**AIM OF THE TASK**
The response should hold each line from the entries below where "sigma" is found.

::::::

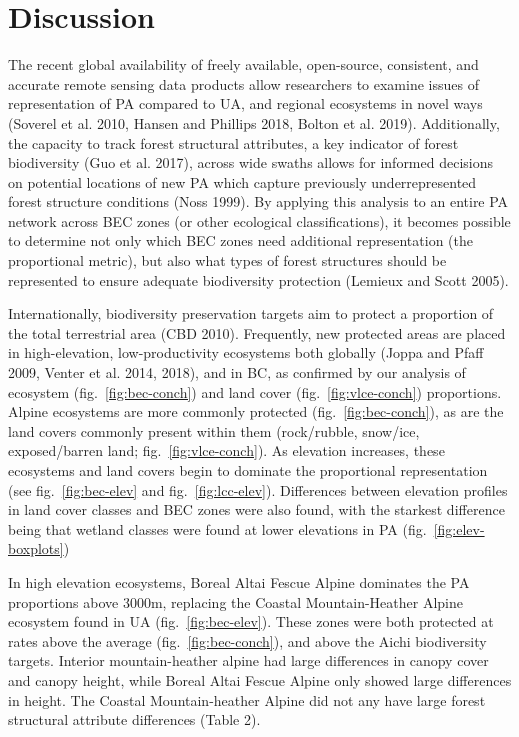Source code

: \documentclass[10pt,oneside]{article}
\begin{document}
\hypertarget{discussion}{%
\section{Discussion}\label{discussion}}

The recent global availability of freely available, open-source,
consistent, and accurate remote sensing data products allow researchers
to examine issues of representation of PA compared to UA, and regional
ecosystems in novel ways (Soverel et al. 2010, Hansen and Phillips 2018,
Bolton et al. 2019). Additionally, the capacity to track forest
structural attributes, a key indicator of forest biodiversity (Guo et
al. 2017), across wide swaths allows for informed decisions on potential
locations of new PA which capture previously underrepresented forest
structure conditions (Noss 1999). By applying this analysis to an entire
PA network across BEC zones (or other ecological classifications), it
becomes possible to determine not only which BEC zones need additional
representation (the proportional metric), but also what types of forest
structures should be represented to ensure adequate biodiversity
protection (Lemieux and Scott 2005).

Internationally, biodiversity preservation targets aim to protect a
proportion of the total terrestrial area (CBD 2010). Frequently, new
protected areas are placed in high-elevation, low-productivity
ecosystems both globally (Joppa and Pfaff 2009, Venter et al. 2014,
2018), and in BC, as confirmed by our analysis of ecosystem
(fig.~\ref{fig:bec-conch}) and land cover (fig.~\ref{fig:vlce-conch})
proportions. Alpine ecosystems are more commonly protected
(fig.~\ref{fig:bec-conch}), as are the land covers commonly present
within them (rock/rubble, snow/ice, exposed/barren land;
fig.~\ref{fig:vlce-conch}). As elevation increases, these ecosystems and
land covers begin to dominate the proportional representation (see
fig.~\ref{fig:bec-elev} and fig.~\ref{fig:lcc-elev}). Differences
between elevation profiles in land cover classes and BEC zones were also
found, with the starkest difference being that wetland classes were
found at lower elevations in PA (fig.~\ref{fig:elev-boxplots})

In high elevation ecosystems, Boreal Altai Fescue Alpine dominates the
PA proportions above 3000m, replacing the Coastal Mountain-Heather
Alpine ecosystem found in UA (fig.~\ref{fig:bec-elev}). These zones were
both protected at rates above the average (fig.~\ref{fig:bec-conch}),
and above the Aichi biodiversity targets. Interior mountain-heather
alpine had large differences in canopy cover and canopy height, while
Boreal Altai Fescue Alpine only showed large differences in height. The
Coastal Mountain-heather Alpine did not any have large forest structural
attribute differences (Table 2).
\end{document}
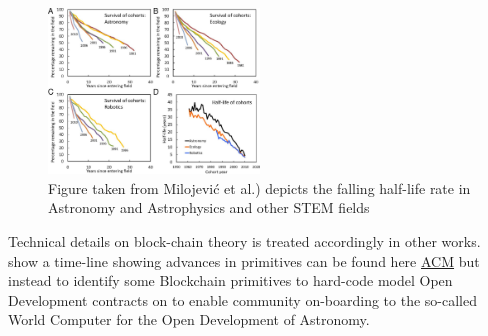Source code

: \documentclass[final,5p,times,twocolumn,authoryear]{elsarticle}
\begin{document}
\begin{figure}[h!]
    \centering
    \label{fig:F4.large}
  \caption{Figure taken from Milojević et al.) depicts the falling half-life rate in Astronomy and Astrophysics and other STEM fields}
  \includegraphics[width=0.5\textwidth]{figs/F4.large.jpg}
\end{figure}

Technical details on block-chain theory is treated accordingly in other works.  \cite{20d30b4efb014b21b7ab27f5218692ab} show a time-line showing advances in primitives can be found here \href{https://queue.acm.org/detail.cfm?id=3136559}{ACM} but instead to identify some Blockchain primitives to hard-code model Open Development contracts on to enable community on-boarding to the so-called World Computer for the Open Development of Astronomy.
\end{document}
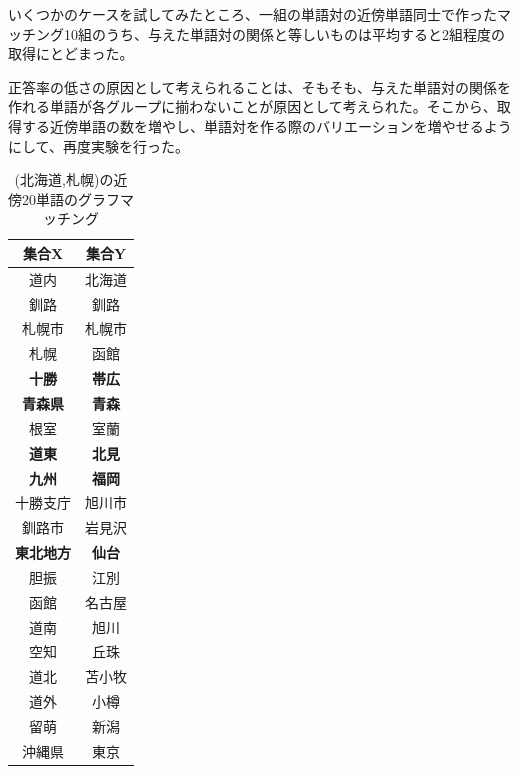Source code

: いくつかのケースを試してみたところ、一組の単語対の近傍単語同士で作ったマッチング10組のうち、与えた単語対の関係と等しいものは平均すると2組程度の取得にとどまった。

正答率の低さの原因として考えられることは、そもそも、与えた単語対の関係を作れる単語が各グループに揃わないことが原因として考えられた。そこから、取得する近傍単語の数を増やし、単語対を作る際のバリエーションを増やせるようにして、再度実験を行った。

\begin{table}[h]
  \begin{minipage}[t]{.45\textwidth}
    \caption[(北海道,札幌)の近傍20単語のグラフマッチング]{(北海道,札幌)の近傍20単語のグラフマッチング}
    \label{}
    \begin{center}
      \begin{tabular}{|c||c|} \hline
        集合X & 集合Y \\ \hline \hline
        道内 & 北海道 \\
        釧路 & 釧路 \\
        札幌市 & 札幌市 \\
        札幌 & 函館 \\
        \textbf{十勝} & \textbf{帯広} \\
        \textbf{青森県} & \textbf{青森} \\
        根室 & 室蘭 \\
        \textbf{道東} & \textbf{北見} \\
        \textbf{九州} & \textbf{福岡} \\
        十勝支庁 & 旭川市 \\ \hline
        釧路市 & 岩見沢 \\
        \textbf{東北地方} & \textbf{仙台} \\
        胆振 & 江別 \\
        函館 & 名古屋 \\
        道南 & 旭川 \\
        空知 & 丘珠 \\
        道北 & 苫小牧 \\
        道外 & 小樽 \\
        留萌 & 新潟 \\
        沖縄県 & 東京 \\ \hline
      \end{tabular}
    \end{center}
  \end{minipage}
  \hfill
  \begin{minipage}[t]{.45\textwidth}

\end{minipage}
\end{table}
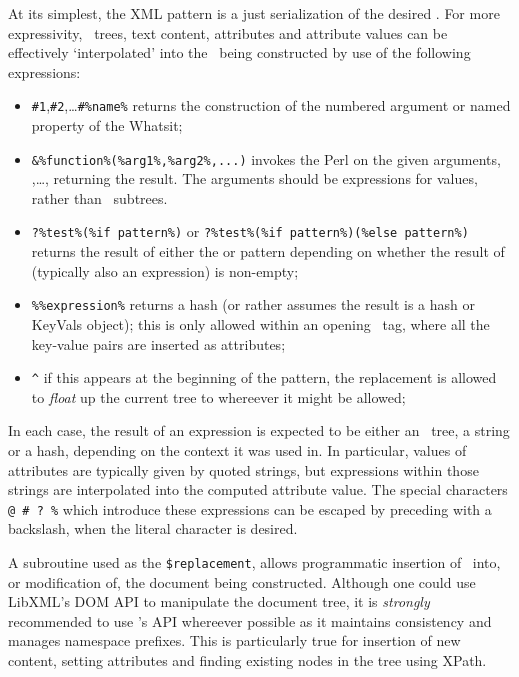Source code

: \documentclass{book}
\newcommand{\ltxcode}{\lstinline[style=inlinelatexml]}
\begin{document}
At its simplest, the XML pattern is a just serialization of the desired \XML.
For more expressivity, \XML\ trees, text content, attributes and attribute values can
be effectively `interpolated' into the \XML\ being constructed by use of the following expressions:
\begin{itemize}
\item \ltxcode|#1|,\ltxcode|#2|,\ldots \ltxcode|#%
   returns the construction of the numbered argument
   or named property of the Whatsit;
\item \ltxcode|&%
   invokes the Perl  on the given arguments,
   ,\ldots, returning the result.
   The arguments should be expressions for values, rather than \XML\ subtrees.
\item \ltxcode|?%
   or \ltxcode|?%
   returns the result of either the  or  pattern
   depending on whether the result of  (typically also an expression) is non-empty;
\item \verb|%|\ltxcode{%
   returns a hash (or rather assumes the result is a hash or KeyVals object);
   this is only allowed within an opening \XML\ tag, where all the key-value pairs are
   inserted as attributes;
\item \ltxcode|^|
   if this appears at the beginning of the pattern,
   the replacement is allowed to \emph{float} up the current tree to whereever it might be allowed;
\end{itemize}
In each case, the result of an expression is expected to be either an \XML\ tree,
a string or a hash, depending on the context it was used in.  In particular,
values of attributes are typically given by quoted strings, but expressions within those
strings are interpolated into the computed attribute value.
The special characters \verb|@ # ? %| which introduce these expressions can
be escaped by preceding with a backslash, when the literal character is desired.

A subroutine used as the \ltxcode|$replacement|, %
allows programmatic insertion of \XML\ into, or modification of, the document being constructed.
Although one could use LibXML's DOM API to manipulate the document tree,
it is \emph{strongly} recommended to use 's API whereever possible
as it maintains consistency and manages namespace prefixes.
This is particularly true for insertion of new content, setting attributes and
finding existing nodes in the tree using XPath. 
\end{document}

::::::

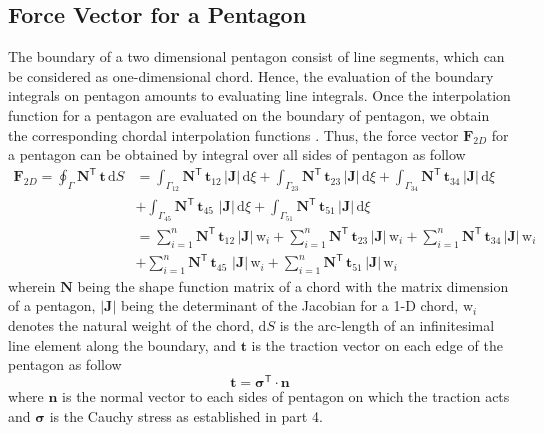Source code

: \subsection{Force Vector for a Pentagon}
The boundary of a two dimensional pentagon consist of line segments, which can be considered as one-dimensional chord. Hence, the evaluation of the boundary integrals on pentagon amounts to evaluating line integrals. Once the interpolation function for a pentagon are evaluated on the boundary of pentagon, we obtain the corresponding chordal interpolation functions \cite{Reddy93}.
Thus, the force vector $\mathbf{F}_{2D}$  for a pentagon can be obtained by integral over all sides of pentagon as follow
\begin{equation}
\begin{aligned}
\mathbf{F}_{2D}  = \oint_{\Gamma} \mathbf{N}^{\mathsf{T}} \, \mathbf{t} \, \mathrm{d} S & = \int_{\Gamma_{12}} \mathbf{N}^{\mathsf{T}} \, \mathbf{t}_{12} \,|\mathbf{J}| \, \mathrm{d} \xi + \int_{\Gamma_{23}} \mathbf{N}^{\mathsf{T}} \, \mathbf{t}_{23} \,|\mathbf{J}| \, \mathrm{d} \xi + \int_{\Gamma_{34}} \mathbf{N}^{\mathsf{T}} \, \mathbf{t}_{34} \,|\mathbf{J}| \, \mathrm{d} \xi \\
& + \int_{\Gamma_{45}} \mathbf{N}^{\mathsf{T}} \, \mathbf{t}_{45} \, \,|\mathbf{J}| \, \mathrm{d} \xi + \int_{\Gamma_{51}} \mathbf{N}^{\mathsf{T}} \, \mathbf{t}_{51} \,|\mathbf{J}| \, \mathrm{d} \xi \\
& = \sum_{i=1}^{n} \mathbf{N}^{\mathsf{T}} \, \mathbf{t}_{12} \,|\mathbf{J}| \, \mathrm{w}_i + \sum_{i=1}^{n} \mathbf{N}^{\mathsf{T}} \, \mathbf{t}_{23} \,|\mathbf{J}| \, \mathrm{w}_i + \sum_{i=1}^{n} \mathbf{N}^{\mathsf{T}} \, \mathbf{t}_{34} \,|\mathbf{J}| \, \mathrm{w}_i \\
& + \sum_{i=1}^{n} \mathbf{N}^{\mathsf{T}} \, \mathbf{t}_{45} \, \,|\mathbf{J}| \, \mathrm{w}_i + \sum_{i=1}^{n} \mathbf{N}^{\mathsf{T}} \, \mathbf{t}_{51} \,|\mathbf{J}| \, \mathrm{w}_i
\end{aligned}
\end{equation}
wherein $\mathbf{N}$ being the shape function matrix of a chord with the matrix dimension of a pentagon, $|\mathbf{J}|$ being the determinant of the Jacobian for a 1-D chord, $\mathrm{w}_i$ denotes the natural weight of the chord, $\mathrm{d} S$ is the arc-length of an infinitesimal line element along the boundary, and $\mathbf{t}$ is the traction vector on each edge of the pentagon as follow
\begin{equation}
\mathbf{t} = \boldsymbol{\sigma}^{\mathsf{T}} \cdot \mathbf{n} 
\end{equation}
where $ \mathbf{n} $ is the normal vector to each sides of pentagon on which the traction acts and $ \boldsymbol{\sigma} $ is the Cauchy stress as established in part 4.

::::::

**RESPONSE TO THIS EXERCISE**
\mathbf{t} = \boldsymbol{\sigma}^{\mathsf{T}} \cdot \mathbf{n} 
where $ \mathbf{n} $ is the normal vector to each sides of pentagon on which the traction acts and $ \boldsymbol{\sigma} $ is the Cauchy stress as established in part 4.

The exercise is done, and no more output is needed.